Estratto del documento:
----
Il programma completo del Meeting, spettacoli e gruppi di lavoro.

Tutte le informazioni su trasporti e alloggio.

Massimo Mancini

Massimo Mancini

Hai portato in Italia IETM nel 2004. Ci racconti come è andata la tua esperienza? Cosa ti ha spinto ad avventurarti nell’organizzazione del meeting?

Al tempo ero un membro del Board di IETM. C’era la necessità di una serie di variazioni normative dello statuto, votazioni che si fanno durante i Meeting, ma per una serie di problemi tecnici l’appuntamento autunnale di Belgrado venne annullato. C’era bisogno di una sostituzione rapidissima, qualcuno che potesse organizzare il Meeting in pochi mesi… e chi lavora in emergenza meglio degli italiani? Così ci siamo fatti carico dell’organizzazione.
Nello stesso periodo si stava manifestando la volontà di lanciare lo spazio dell’Università Bicocca a Milano, quindi optammo per renderlo la sede dell’evento. È stata un’esperienza complicata, e ho avuto anche qualche problema di budget visto che non ne avevo il controllo generale ma c’erano più partner e istituzioni.
L’idea da cui siamo partiti era quella di creare una cittadella della cultura e individuammo l’area della Bicocca come una buona location, anche se durante la realizzazione ci siamo resi conto che la logistica dei trasporti non era ottimale.
Inoltre il Board IETM a quei tempi era sì informale, ma fino ad un certo punto: ancora non c’era il concetto del lavoro sulla periferia della città, che oggi è invece un tema importante, quindi l’operazione non era stata appieno compresa.

Come hanno reagito gli italiani? Che differenze vedi fra il Meeting di allora e quello di adesso?
----
Consegna: Copia per favore dall'estratto sul Meeting IETM tutto il passo che va da "L’idea da cui" fino a "stata appieno compresa.".
----
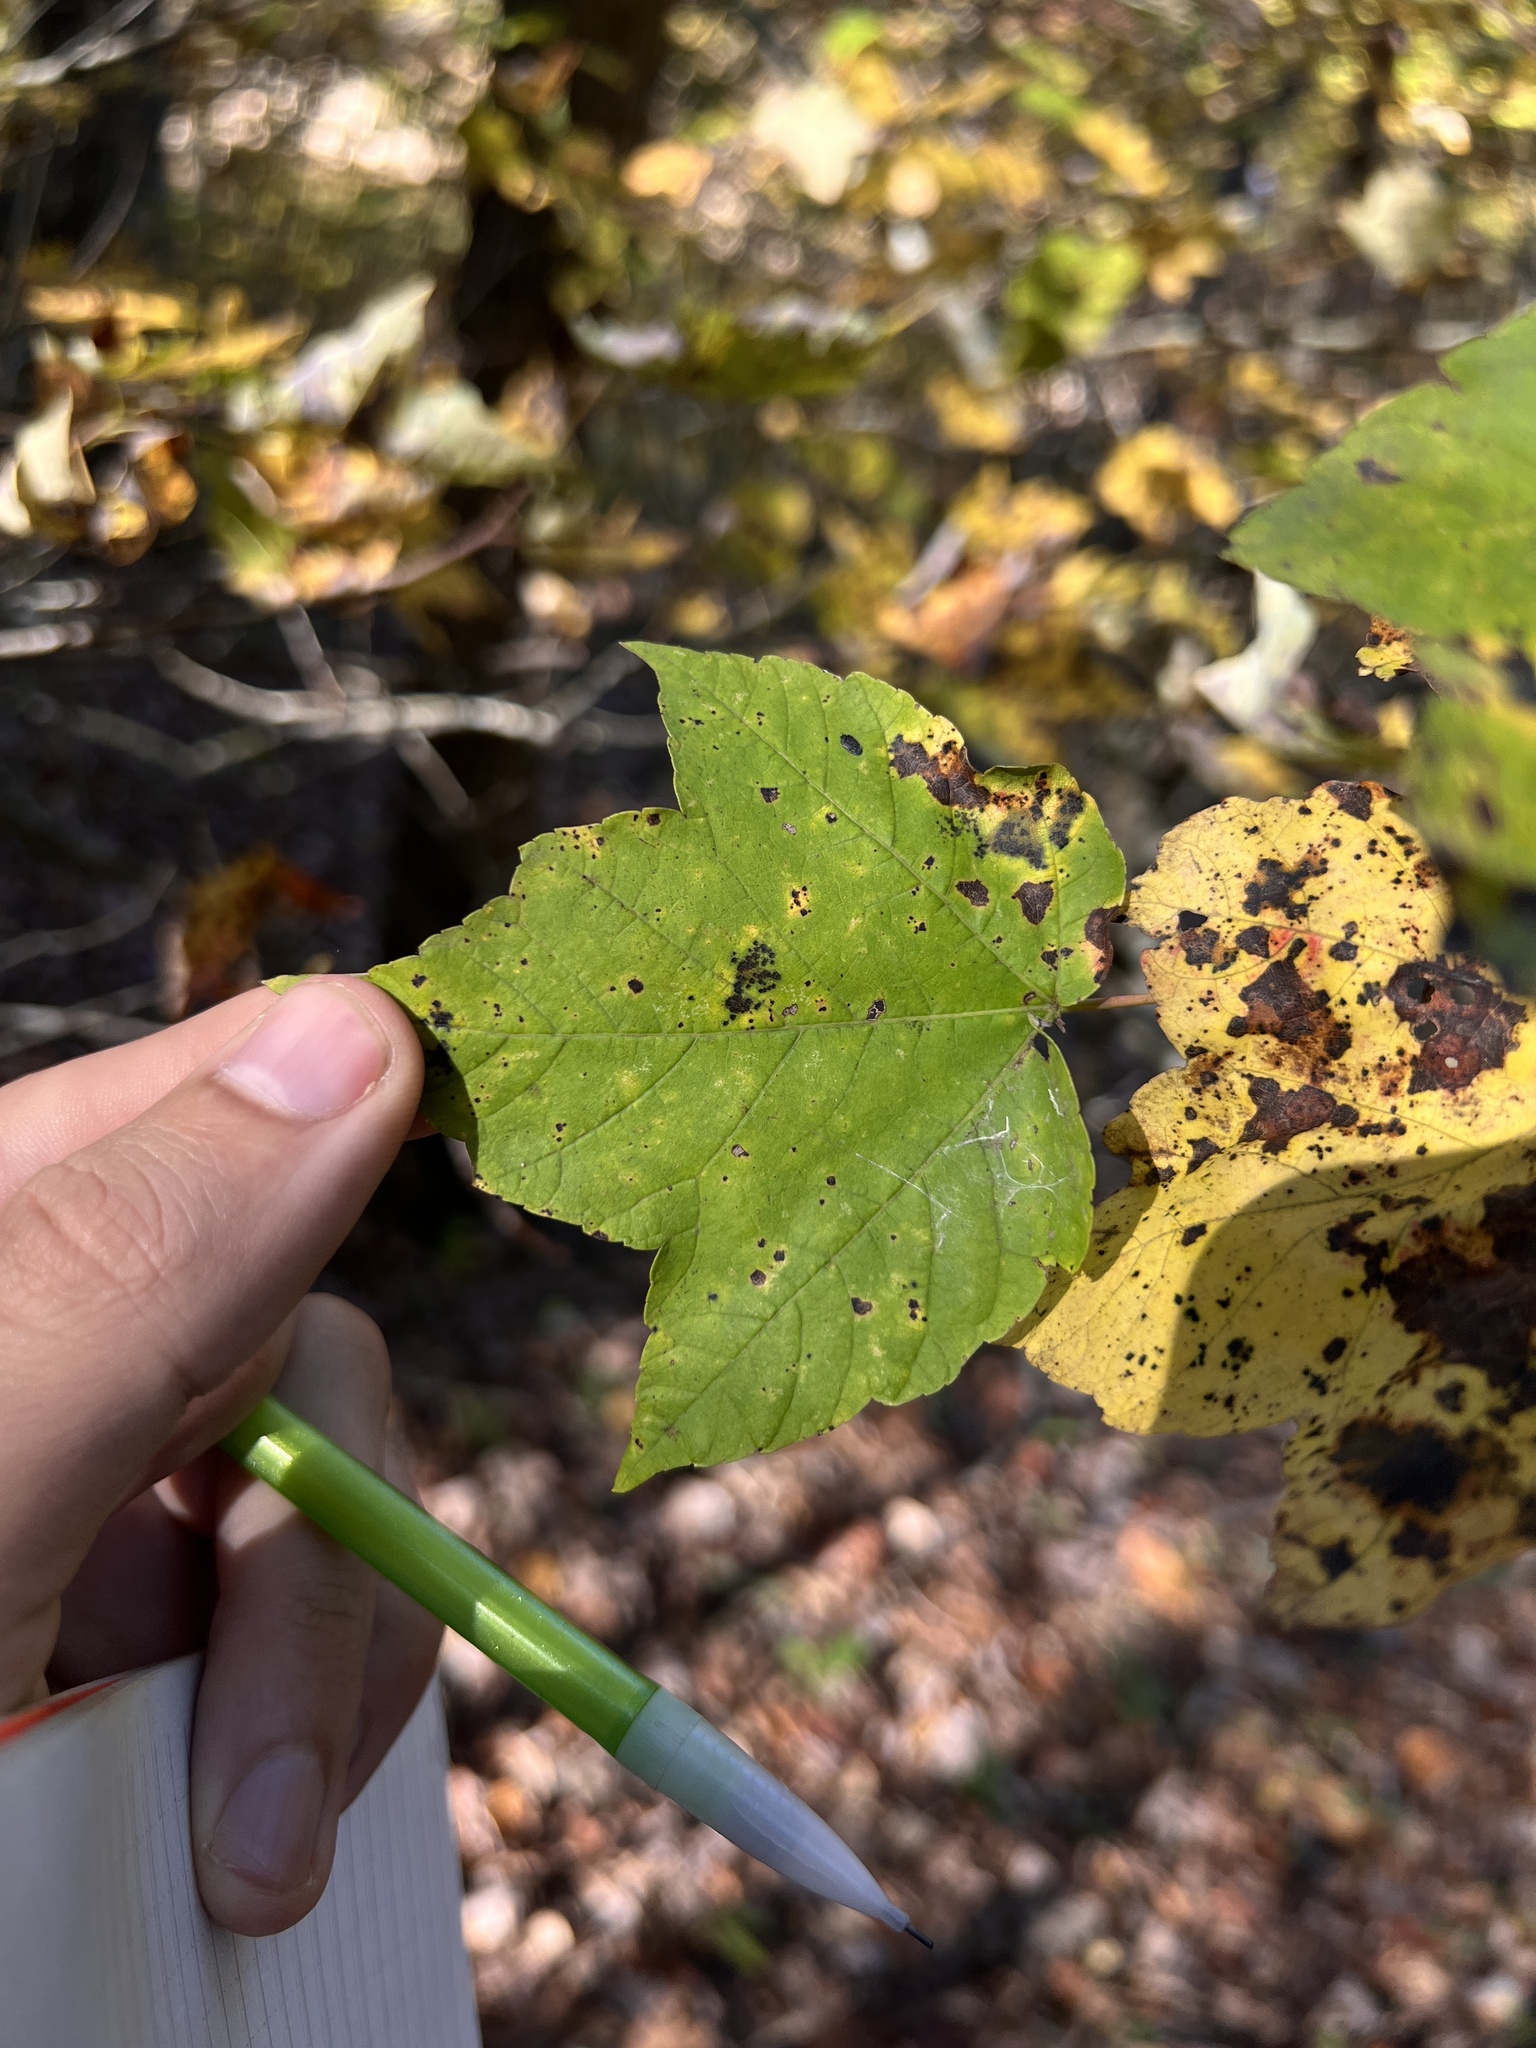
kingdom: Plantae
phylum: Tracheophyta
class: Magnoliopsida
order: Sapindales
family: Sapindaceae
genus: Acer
----
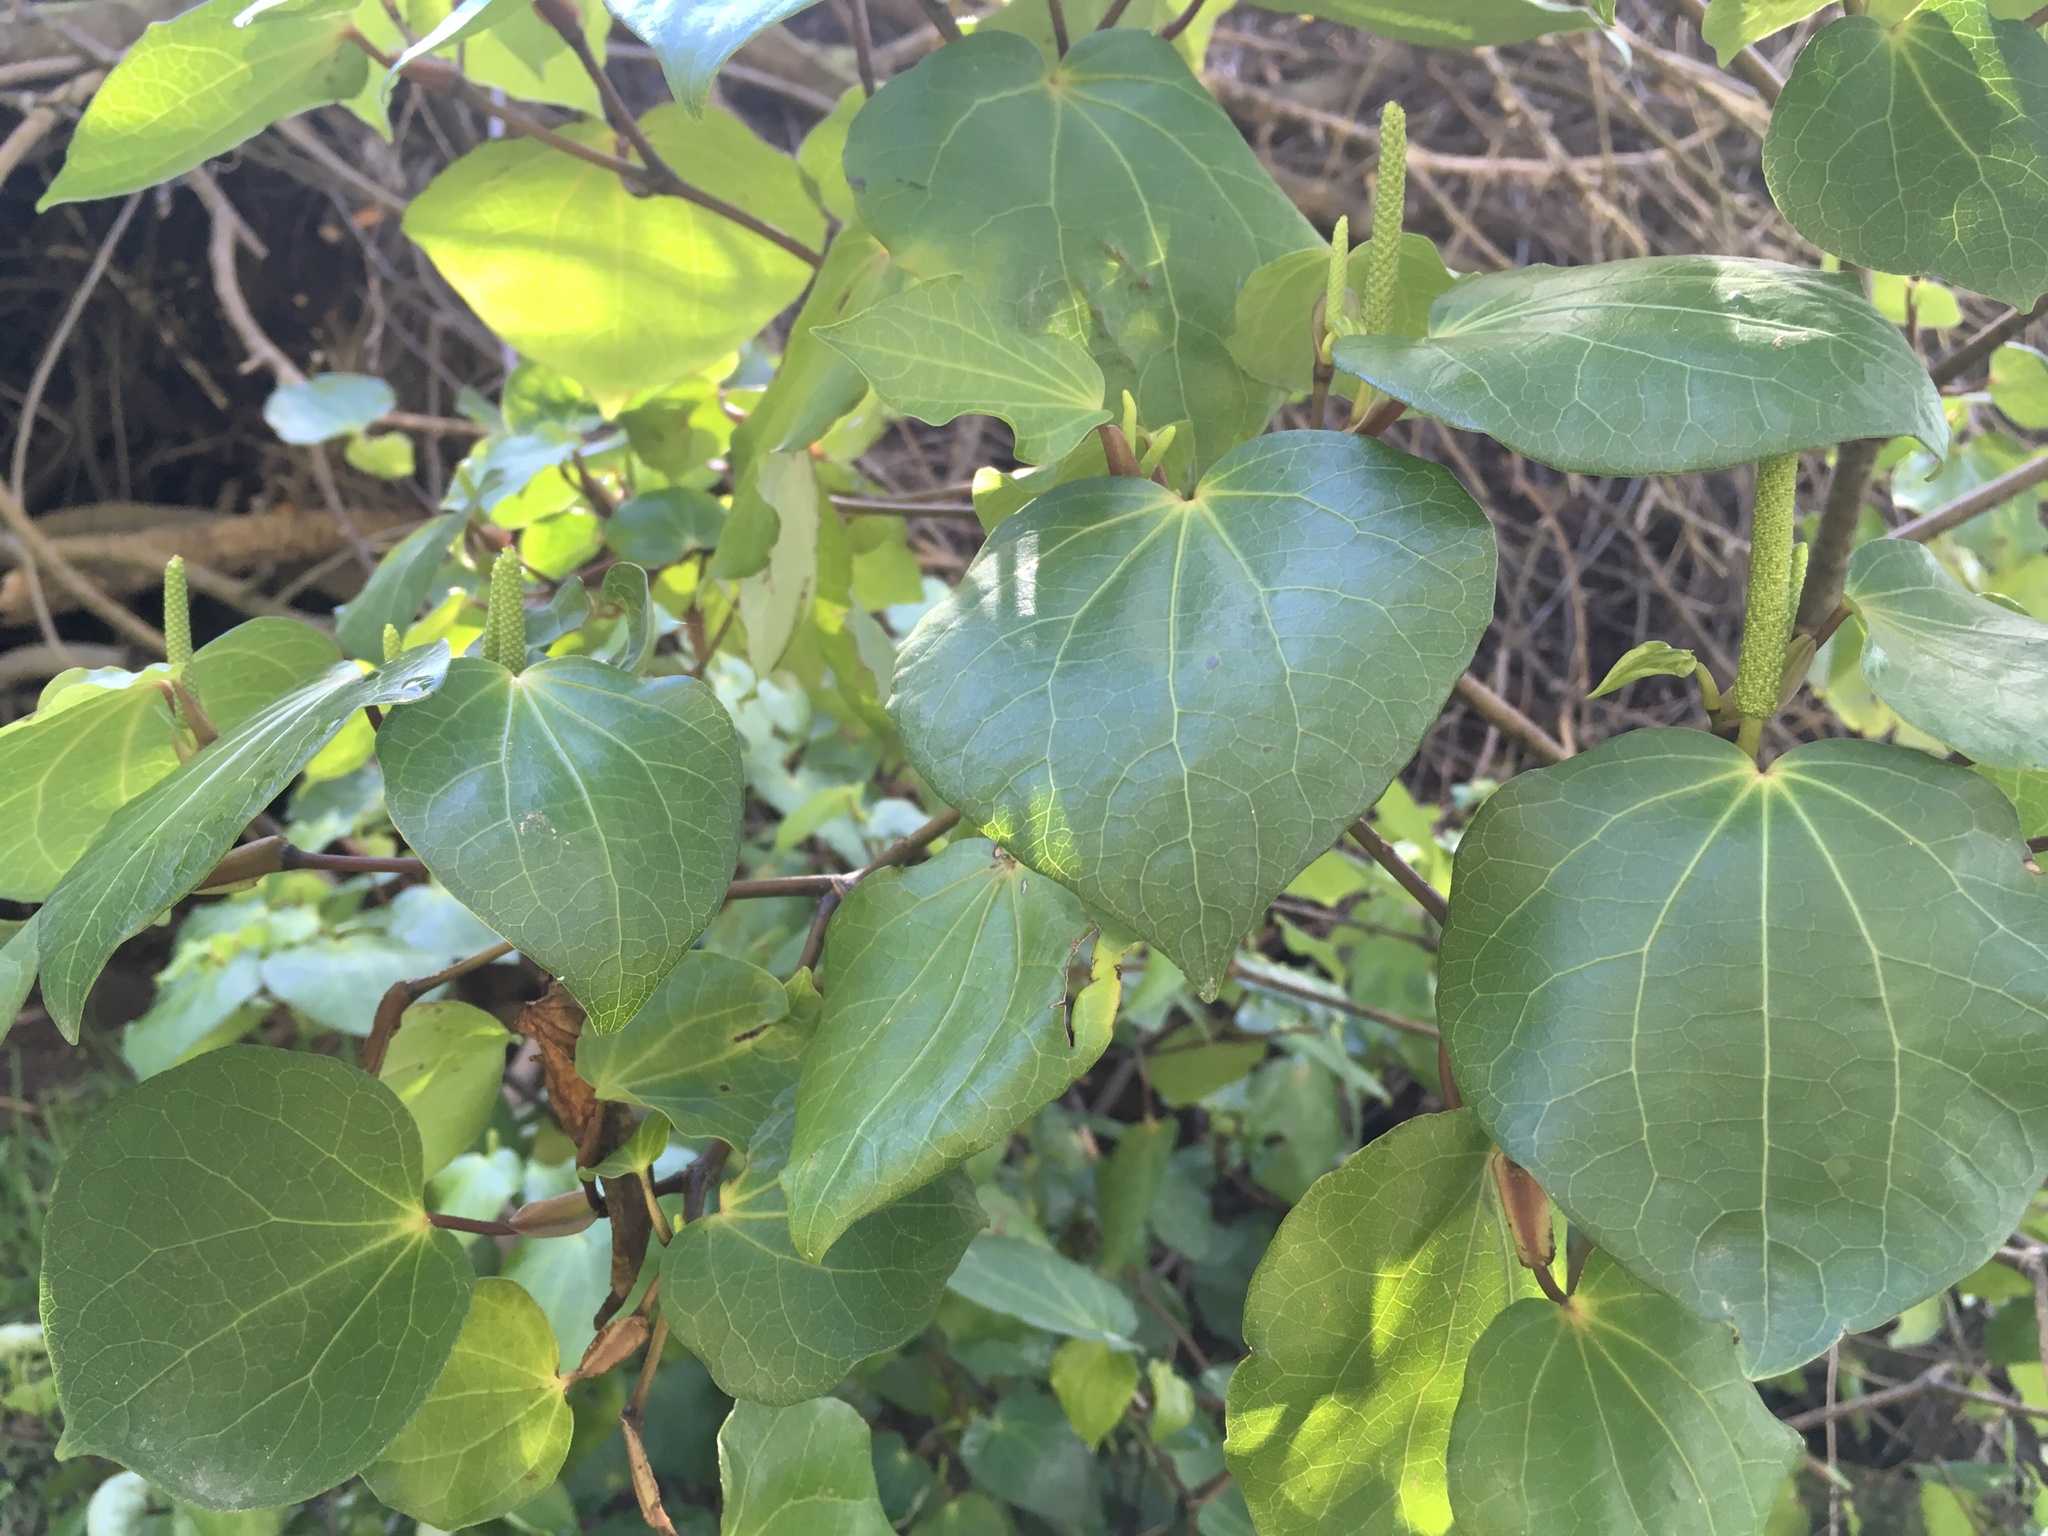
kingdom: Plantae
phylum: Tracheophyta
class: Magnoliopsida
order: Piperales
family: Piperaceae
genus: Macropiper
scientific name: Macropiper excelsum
----
Risultato:
L’idea da cui siamo partiti era quella di creare una cittadella della cultura e individuammo l’area della Bicocca come una buona location, anche se durante la realizzazione ci siamo resi conto che la logistica dei trasporti non era ottimale.
Inoltre il Board IETM a quei tempi era sì informale, ma fino ad un certo punto: ancora non c’era il concetto del lavoro sulla periferia della città, che oggi è invece un tema importante, quindi l’operazione non era stata appieno compresa.